Our estimate of 7,000–18,000 protein species per cell may be an underestimate, due to problems associated with 2-DE [23-26]. For instance, 2-D gels have limited resolution, and a single protein spot can contain up to 20 protein species [26]. Despite the drawbacks, our speculative estimates for the number of proteoforms appear to be reasonable due to choosing two straightforward correlations: the number of spots vs. amount of protein loaded and the number of spots vs. the sensitivity of the staining method. It should be emphasized that the proteome width can vary between different cells. Although confocal microscopy and other observational methods can investigate single cells [22], high-throughput proteomic approaches cannot operate at this level at the present time. The average cell is therefore used in proteomics, and this may be the average of thousands or even millions of cells [27]. The problem of proteome heterogenic is relevant to blood plasma as well. The proteome width of blood plasma is dependent on the minimal sample volume, which could represent the whole diversity of proteoforms.

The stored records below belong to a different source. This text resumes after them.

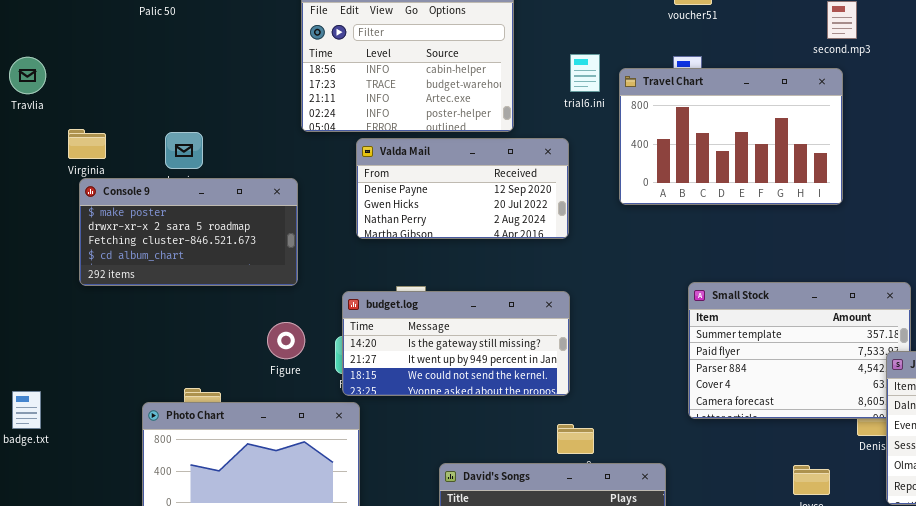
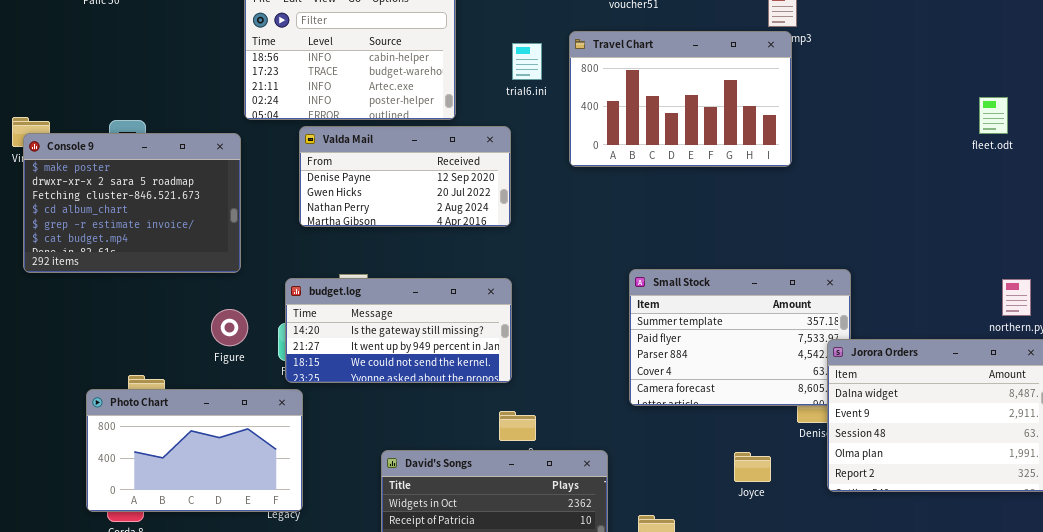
Travel Chart: [619,68,843,205] -> [569,31,792,167], moved
Console 9: [79,178,298,286] -> [23,133,241,273], resized

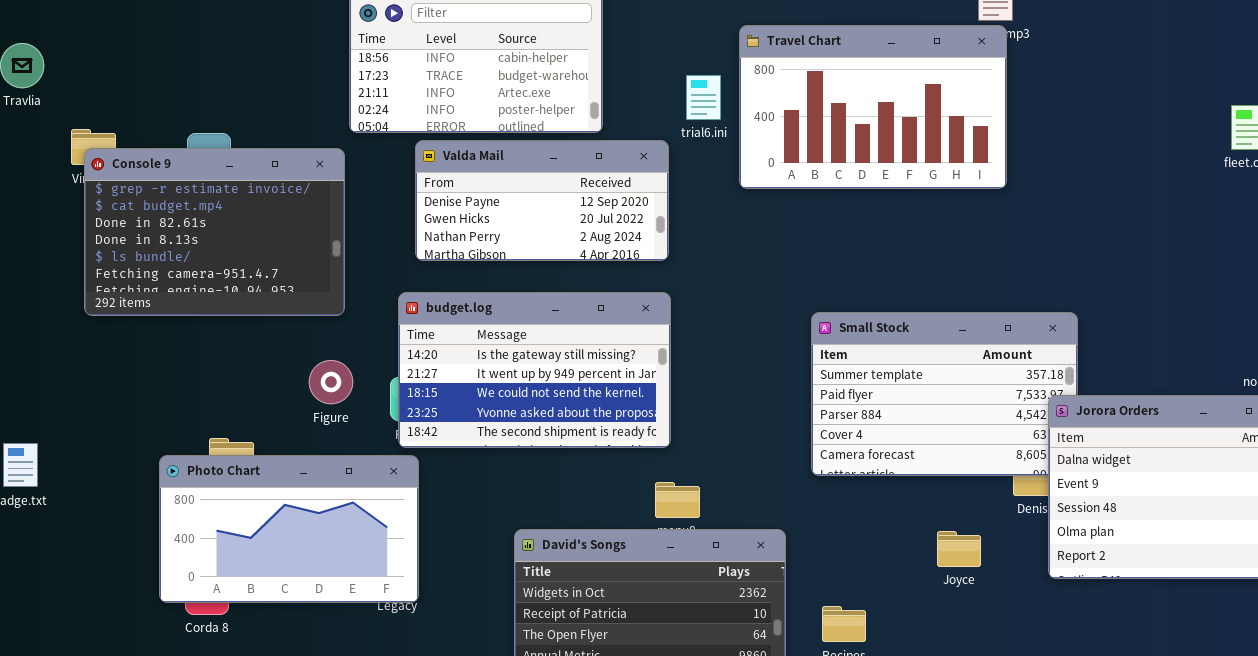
trial6.ini: [512,43,542,80] -> [686,75,721,120], moved
Console 9: [23,133,241,273] -> [84,148,345,316], scrolled down 4 rows
budget.log: [285,278,512,383] -> [398,292,671,448], resized

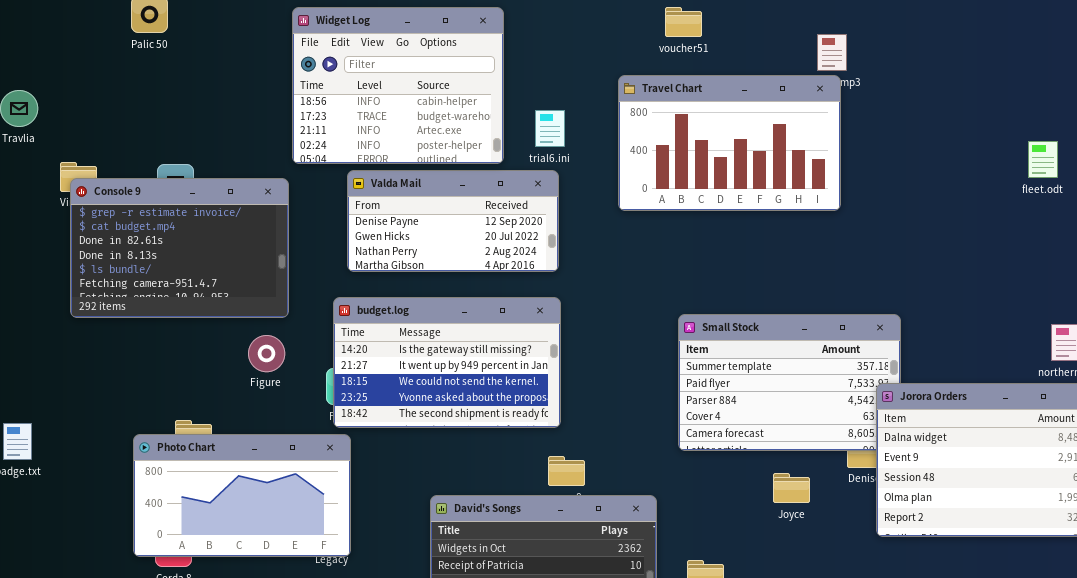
trial6.ini: [686,75,721,120] -> [535,110,565,147], moved
Figure: [309,360,353,404] -> [248,335,285,372], moved
Joyce: [937,531,981,567] -> [773,473,810,503], moved

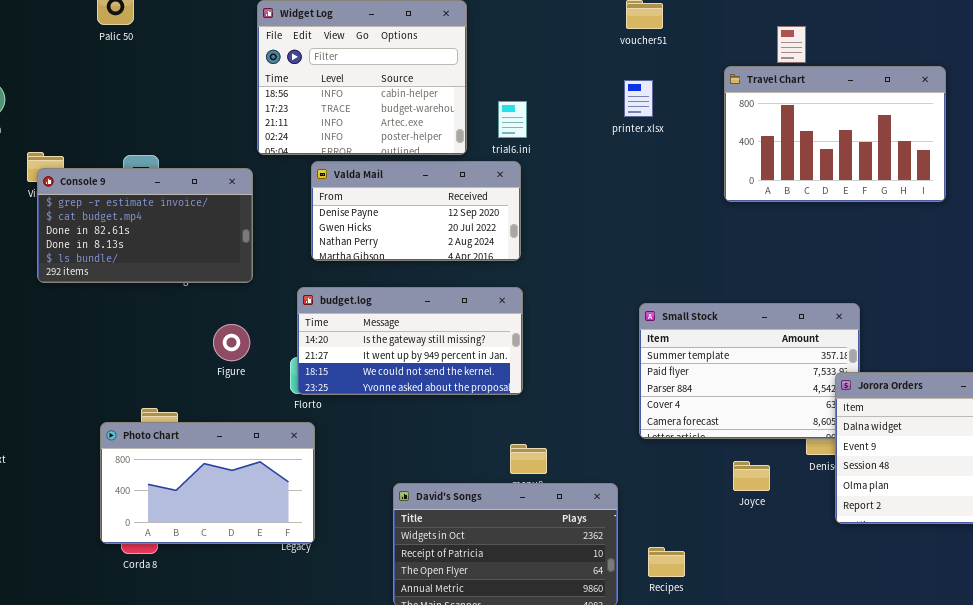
Travel Chart: [618,75,841,211] -> [724,66,946,202], moved
Console 9: [70,178,289,318] -> [37,168,253,283], resized
budget.log: [333,297,561,428] -> [297,287,523,395], resized

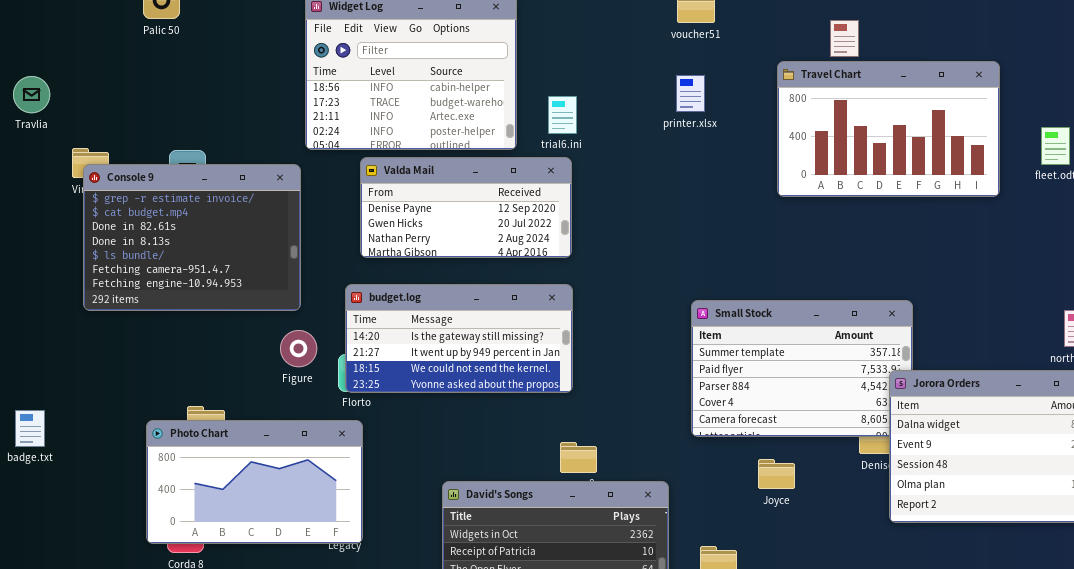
Console 9: [37,168,253,283] -> [83,164,301,311], resized
Figure: [213,324,250,361] -> [280,330,317,367], moved
Joyce: [733,461,770,491] -> [758,459,795,489], moved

There are evident objections to the approach presented herein. First, the total amount of proteins was simply estimated by some calculation and linear regression, while estimation is highly dependent on the process of different dye staining. The described method also cannot account for proteome dependence of growth stage or culture condition in mammalian or bacterial cells. However, the overall trend is captured in the experiments, compliant with the difference in the dynamic range of plasma, cell and bacteria [10,28,29].
To emphasize the problem let’s look into the figure 3 borrowed from the publication of [30]. We see the normal distribution of the molecules versus their concentrations as a result of proteomic experiments. The figure looks quite comfortable, as observations of the molecules are compliant with the biochemistry view-style of measurements.

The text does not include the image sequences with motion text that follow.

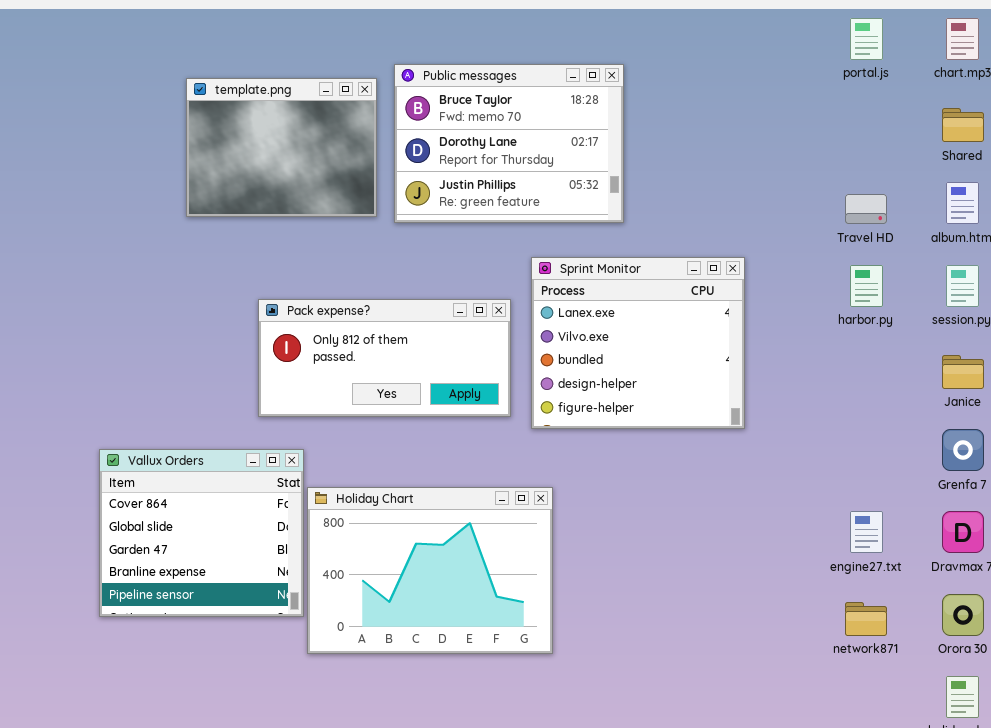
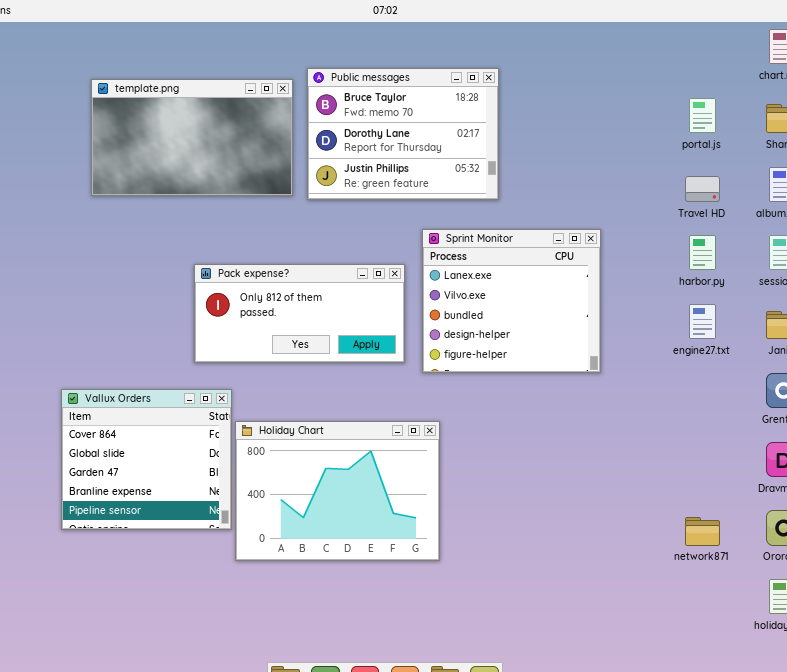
portal.js: [850,18,883,60] -> [689,98,716,133], moved
template.png: [186,78,377,217] -> [91,79,293,196], resized
engine27.txt: [850,511,883,553] -> [689,304,716,339], moved

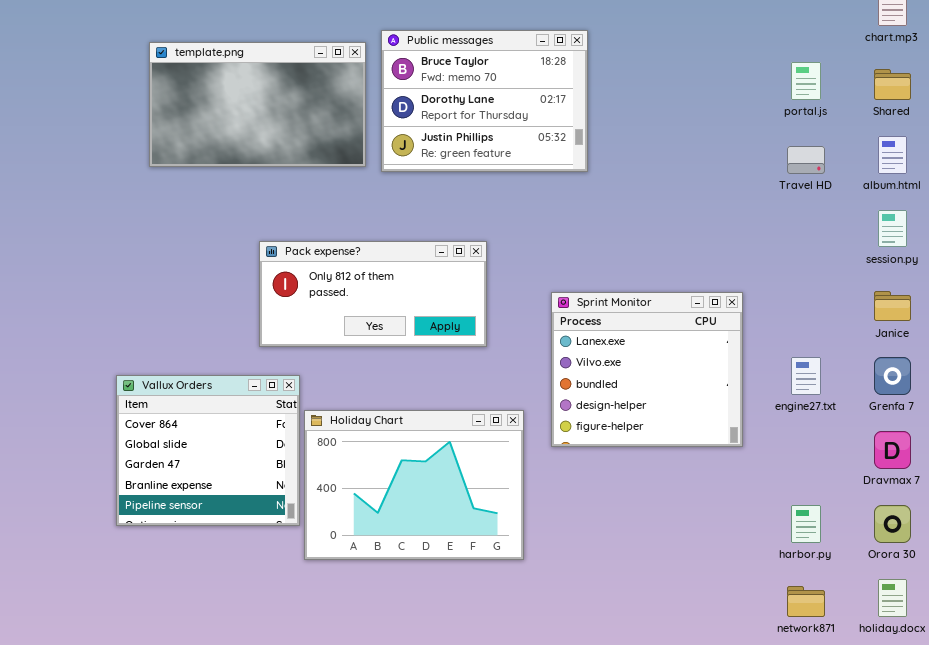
Sprint Monitor: [422,229,601,373] -> [551,292,743,447], moved
harbor.py: [689,235,716,270] -> [791,505,821,543], moved
engine27.txt: [689,304,716,339] -> [791,357,821,395], moved
network871: [685,517,720,546] -> [787,586,825,617], moved

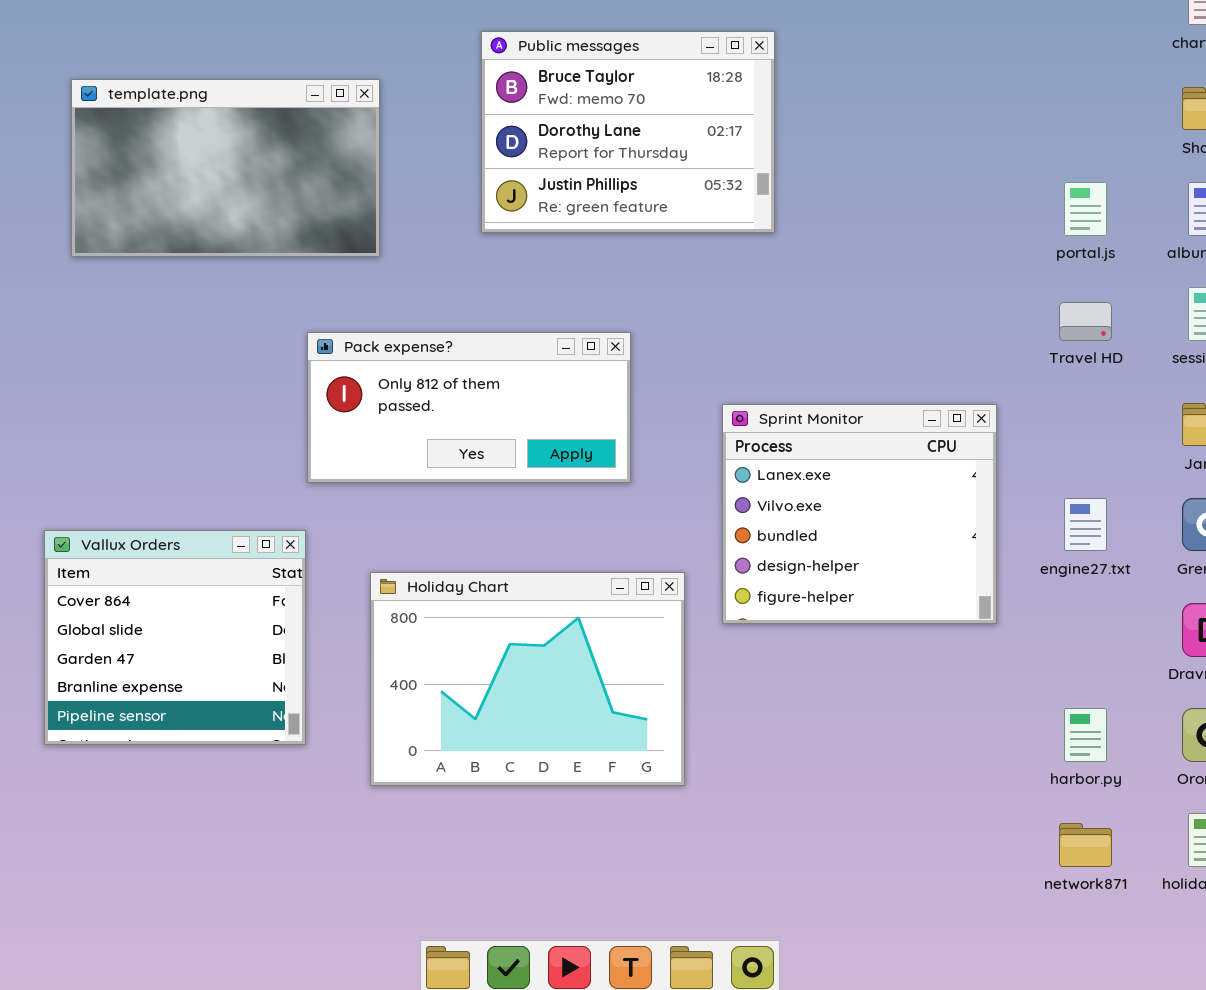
template.png: [149,42,366,167] -> [71,79,380,257], moved
portal.js: [791,62,821,100] -> [1064,182,1107,236], moved
Travel HD: [787,146,825,174] -> [1059,302,1112,341], moved
Vallux Orders: [116,375,300,526] -> [44,530,306,745], moved

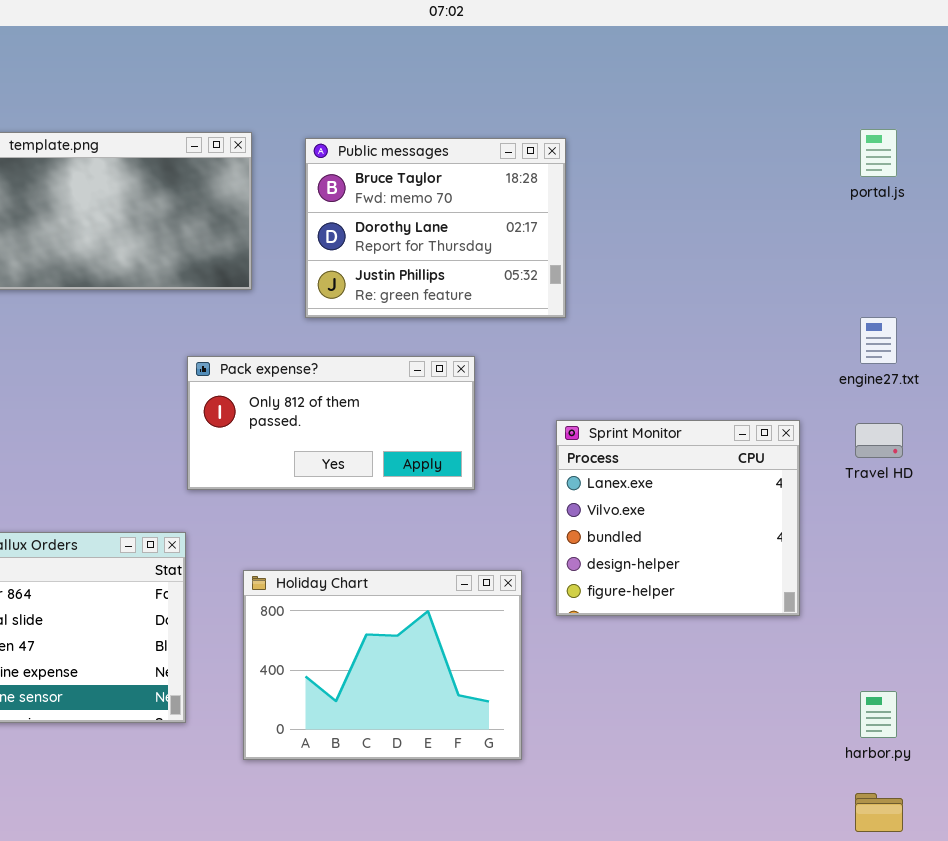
Public messages: [481,31,775,233] -> [305,138,566,318], moved
portal.js: [1064,182,1107,236] -> [860,129,897,177], moved
Travel HD: [1059,302,1112,341] -> [855,423,903,458], moved
engine27.txt: [1064,498,1107,551] -> [860,317,897,364], moved

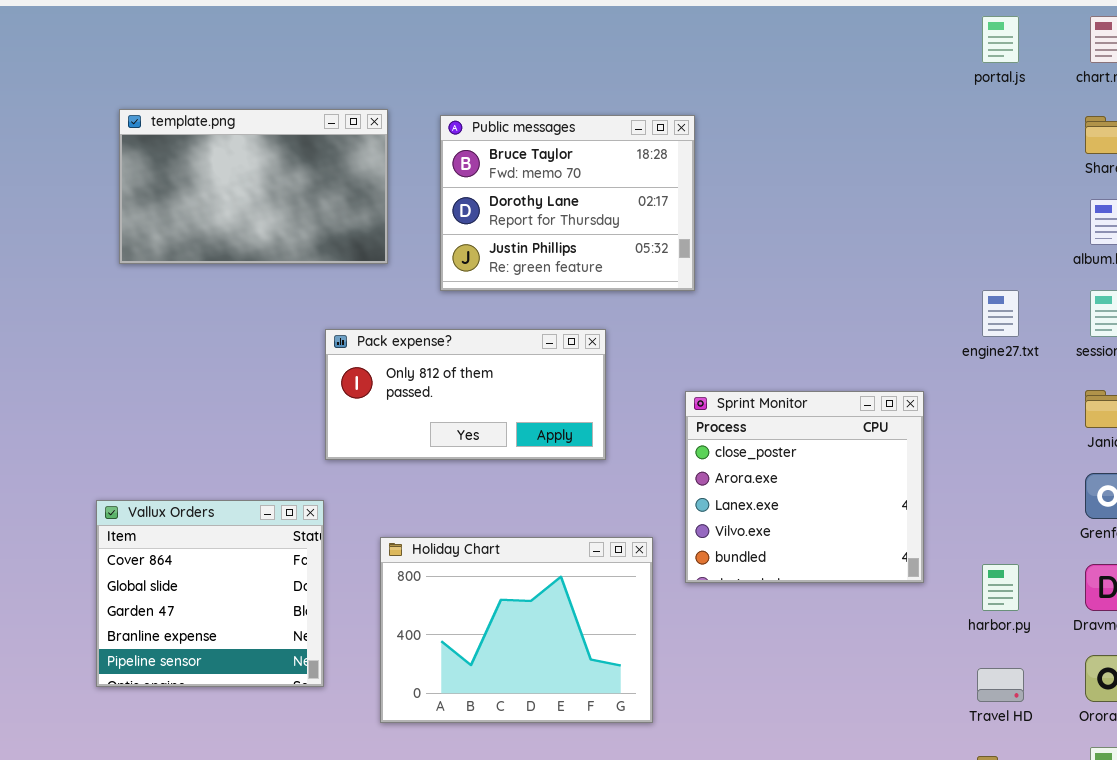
portal.js: [860,129,897,177] -> [982,16,1019,63], moved
Sprint Monitor: [556,420,800,616] -> [685,391,924,583], scrolled up 2 rows
Travel HD: [855,423,903,458] -> [977,668,1024,702], moved
harbor.py: [860,691,897,738] -> [982,564,1019,611], moved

However, from the 2DE data presented in this article it is concluded that such distribution is false if we observe the individual molecules. Previously 2-DE was the main method of proteomics and then undeservedly forgotten so deprived of one shortage. It allows to observe proteins as separate proteoforms rather than a result of identification of the peptide mixture. That is pointed out by a thin line drawn over the picture at Figure 1.
Experiments reported herein just show that number of biomolecules is infinitely increasing, when we increase either sensitivity or selectivity or any other analytical parameter [31]. It is comparable to the observation of stars and galaxies – whenever we construct next new telescope we see more objects [32].
That has an important consequence of the curves in Figure 2, but this consequence is not easily accepted from the scratch. We do not see individual molecules not because of the technical reasons of resolution or dynamic range, or whatever. Post genome molecular science should to accept, that we simply - do not know what if all of these molecules in one moment would become visible.
The work was done in the framework of the State Academies fundamental research program (2013-2020) and RSF grant (# 15-15-30041).